"Custer's Last Stand" by Thomas Hart Benton, 1943. |
The NY Times has an archive of Custer stories that provide background and snapshots of the man's declining historical reputation:
- A review of Nathaniel Philbrick's new volume on Custer (Times Verdict: meh.)
- A 1997 article about the controversy to build a monument at Little Big Horn dedicated to the Indians killed at that battle. The monument was eventually built.
- A 1993 decision to rename George Custer Elementary School to Thurgood Marshall Elementary School. And in his home state of Michigan!
- A 1991 article about how what had been Custer Battlefield National Monument had just been renamed Little Bighorn Battlefield National Monument, to much anger is some quarters.
- A 1921 article by Custer's long-surviving widow Libby about how the battle should be remembered.
- An 1880 article describing widow Libby Custer's complaints about a statue of her husband erected at West Point (she considered it insufficiently heroic and eventually succeeded in having it removed.)
- ... and so on, back to this 1876 "Sketch of Gen. Custer" written right after the battle, which informed Times readers that "Major Gen. George A. Custer, who was killed with his whole command while attacking an encampment of Sioux Indians, under command of Sitting Bull, was one of the bravest and most widely known officers in the United States Army." Oh hogwash.
- And my absolute favorite, this article about John Martin, who fought with Garibaldi in Italy before immigrating to America, enlisting in the army and becoming one of Custer's buglers. Martin escaped the fate of his company when he was dispatched just before the battle with a message pleading for reinforcements. Later her served in the Spanish American war and eventually became a subway conductor in New York.
You might notice no articles between the late 1920 and the 1980s above.
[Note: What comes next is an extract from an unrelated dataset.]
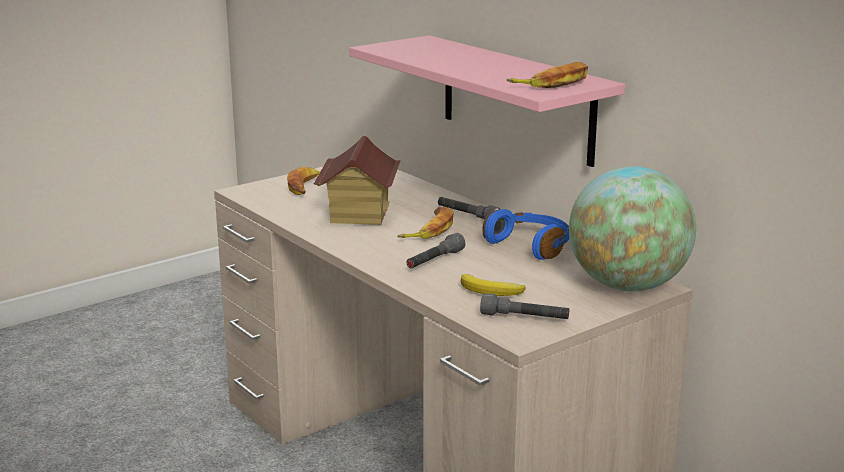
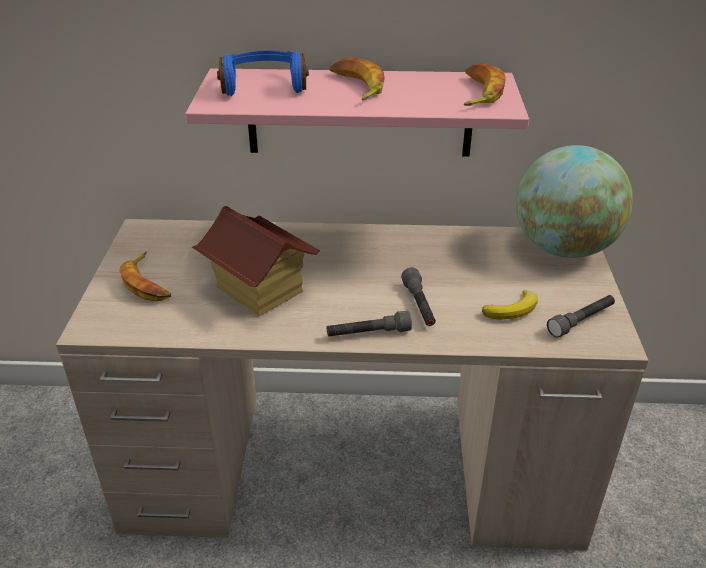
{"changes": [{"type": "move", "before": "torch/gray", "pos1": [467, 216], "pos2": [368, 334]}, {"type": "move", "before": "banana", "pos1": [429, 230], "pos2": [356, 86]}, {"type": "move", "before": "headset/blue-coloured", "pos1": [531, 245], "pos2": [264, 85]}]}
It seems that the Times has put articles from that era back behind a pay wall. I am not sure when this happened or why!
1 comment:
Two comments--
*One of my students has been tracking European 1848 refugees as a sidelight to Civil War History. The sheer number and influence of the Hungarian (Louis Kossuth's blockbuster lecture tour of the 1850s), German and Czech wave is really interesting since many were professionals (doctors, engineers) or got into state politics quickly. Maybe because of the languages involved, this seems to be an understudied phenomena (and a reason for me to kick said student into keeping his German reading sharp).
*The Little Bighorn debate is interestingly handed by the US Army. They have developed a "Staff Ride" of the whole campaign, in which evidence is weighed and the landscape studied. I know some of the historians who developed it and it is a fascinating process done responsibly and taught in an interactive way.